Nur Verschwinden hilft

Gewalt und Verbrechen (Symbolfoto: Durch Darko-HD Photography/Shutterstock)
Gewalt und Verbrechen durch Unbekannt ist rechts (Symbolfoto: Durch Darko-HD Photography/Shutterstock)

In Salzghetto (im Kalifat Niedersachsen) ist eine vierfache Mutter auf offener Straße von ihrem moslemischen Ex erschossen worden. Die Adresse der Getöteten erfuhr der sog. „Tatverdächtige“ ausgerechnet bei einem Gerichtstermin, wo die rotschwarze Justiz beim Datenschutz versagt hat. Zwar erschien die getötete Frau mit zahlreicher Polizeibegleitung im Gericht. Aber was nutzt das, wenn der Ex dort die neue Adresse der umgezogenen Frau erfuhr?

Von Wolfgang Prabel

Fraglich überhaupt, wie lange der gewählte Wohnort wirklich auch ohne Datenleck geheim geblieben wäre. Zweite Frage: Woher stammte die Schußwaffe, und warum hatte die Getötete zu ihrer Verteidigung keine?

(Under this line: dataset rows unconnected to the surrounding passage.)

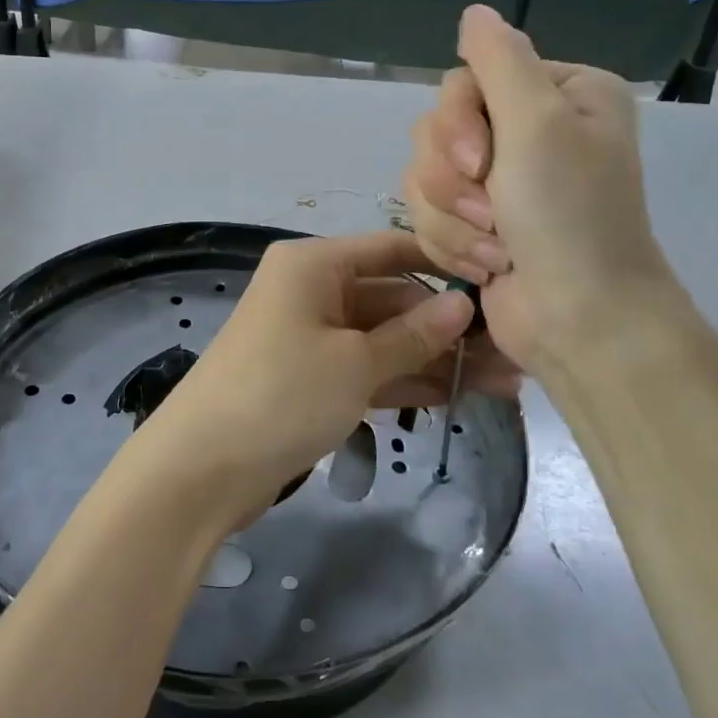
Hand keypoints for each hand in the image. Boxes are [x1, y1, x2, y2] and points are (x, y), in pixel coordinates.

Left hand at [130, 230, 518, 531]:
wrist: (201, 468)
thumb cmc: (280, 394)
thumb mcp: (354, 363)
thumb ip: (413, 335)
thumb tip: (464, 305)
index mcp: (314, 264)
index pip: (392, 249)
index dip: (446, 265)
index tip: (504, 283)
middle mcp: (311, 290)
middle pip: (392, 298)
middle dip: (449, 327)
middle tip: (516, 354)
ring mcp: (310, 336)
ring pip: (384, 339)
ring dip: (436, 359)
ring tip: (505, 382)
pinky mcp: (310, 379)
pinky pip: (366, 369)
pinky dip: (404, 381)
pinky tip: (459, 396)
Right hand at [403, 5, 681, 382]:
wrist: (579, 321)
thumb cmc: (569, 216)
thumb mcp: (539, 122)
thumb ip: (499, 59)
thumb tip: (473, 11)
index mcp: (557, 94)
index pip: (464, 80)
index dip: (457, 124)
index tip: (481, 164)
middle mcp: (528, 130)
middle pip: (436, 130)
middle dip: (453, 181)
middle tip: (494, 212)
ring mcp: (499, 181)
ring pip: (422, 176)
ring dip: (453, 219)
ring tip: (495, 250)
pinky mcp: (474, 223)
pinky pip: (426, 215)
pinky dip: (452, 244)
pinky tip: (488, 267)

Also Deutschland ist für Exfrauen von Musels einfach zu gefährlich, weil die deutsche Justiz bei Rechtgläubigen einfach zu sehr an das Gute im Menschen glaubt. Eine übliche Gefährderansprache durch die Polizei ist etwa so wirksam, wie eine Halstablette bei Fußpilz. Letztlich hat sich die niedersächsische Justiz der Beihilfe zum Mord schuldig gemacht. Da die Sache sich im albanischen Milieu zutrug, ist nicht auszuschließen, daß nun eine hundertjährige Blutrache in Gang gesetzt wurde.

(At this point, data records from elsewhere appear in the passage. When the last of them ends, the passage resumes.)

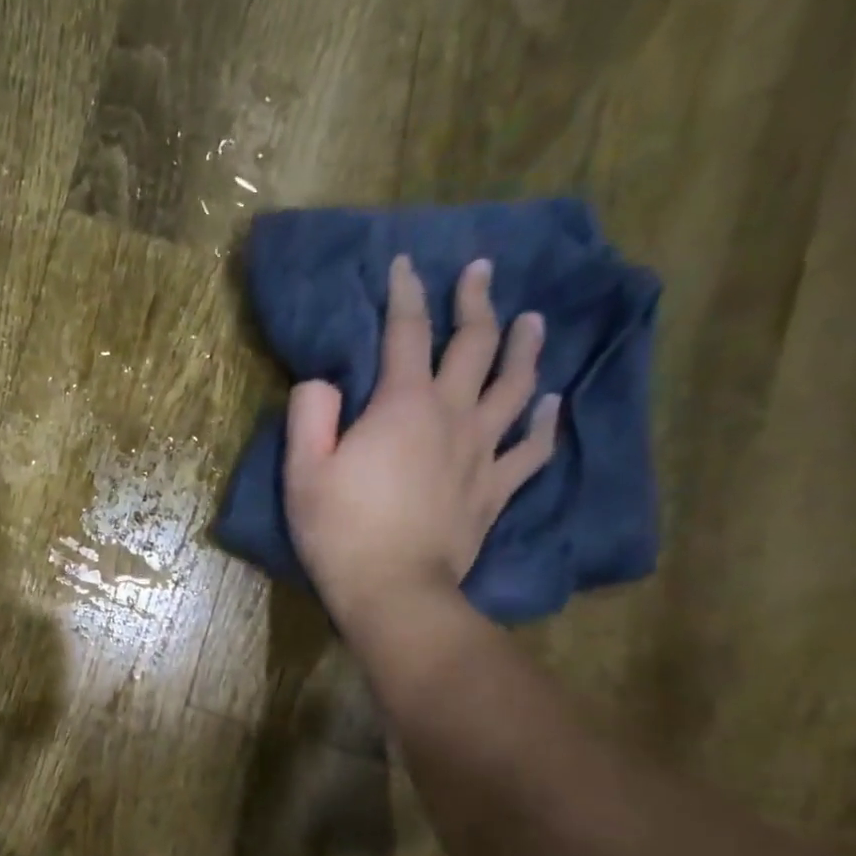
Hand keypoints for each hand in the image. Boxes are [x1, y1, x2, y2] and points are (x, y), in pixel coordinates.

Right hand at [283, 254, 558, 624]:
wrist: (393, 590)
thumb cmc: (340, 530)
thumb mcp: (302, 471)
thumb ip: (310, 415)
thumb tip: (323, 383)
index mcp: (402, 405)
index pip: (407, 333)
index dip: (406, 294)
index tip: (405, 265)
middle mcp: (452, 416)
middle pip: (475, 346)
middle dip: (476, 302)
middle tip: (480, 271)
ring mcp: (481, 452)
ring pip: (515, 387)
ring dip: (526, 347)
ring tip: (534, 320)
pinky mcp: (495, 490)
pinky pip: (531, 450)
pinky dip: (546, 423)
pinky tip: (553, 403)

Untertauchen binnen acht Stunden hilft, wie ich das schon mal empfohlen hatte. Wirksamer wäre natürlich ein bewachter Grenzzaun und die Ausschaffung von Gefährdern. Aber das zieht Frau Dr. Merkel nicht einmal in Erwägung. Sie ist für den Mord natürlich persönlich verantwortlich, weil sie das Rechtssystem erkennbar verludern ließ und Gefährder mitten zwischen uns normal findet. Unschuldiges Blut klebt hundertfach an ihren Händen.

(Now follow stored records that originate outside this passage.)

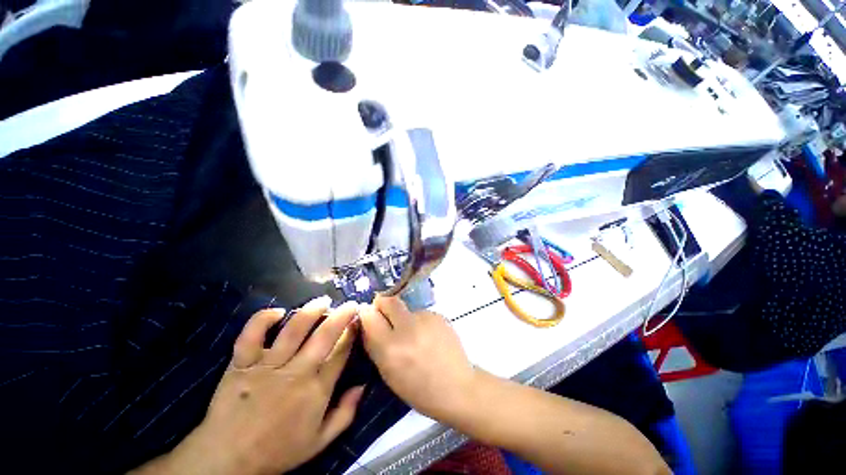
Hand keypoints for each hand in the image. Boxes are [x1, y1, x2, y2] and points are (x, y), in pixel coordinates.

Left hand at [163, 297, 364, 474]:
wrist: (227, 462)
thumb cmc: (277, 451)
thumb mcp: (319, 441)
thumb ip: (345, 413)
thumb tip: (363, 385)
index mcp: (316, 390)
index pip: (341, 353)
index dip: (352, 333)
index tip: (358, 321)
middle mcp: (296, 373)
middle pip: (324, 335)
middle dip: (341, 315)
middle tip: (350, 304)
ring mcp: (267, 366)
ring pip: (293, 330)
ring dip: (311, 311)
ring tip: (322, 301)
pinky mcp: (241, 364)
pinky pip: (251, 335)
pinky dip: (263, 319)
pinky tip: (277, 312)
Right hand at [359, 296, 475, 424]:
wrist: (457, 387)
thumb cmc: (419, 389)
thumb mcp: (388, 373)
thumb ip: (375, 345)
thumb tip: (367, 321)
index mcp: (390, 348)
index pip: (369, 315)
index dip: (367, 314)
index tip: (369, 317)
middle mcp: (407, 328)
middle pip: (388, 301)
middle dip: (383, 305)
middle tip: (387, 316)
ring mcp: (425, 319)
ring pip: (406, 308)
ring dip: (404, 317)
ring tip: (415, 335)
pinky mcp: (439, 315)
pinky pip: (421, 313)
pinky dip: (419, 322)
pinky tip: (429, 337)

Noch eine Bemerkung: Die rassistische Lügenpresse hat den Mörder „Anton B.“ genannt. Dieser russische, zuweilen auch österreichische Vorname (Anton Tschechow, Anton Rubinstein, Anton aus Tirol) sollte in der Öffentlichkeit wahrscheinlich den Eindruck erwecken, daß nicht ein polizeibekannter Salafist, sondern die „Russenmafia“ am Werk war. Anton ist im Kosovo ein wirklich ungewöhnlicher Name. Die merkeltreuen Medien tun eben alles, um den religiösen Hintergrund der Tat zu verschleiern. Der Islam gehört zwar nicht zu Salzghetto, aber er ist dort präsent.

Wo bleibt die Entschuldigung der Kanzlerin und der Islamverbände? Warum besucht Dr. Merkel die schwerverletzte Schwester der Getöteten nicht im Krankenhaus?  Merkel muß weg.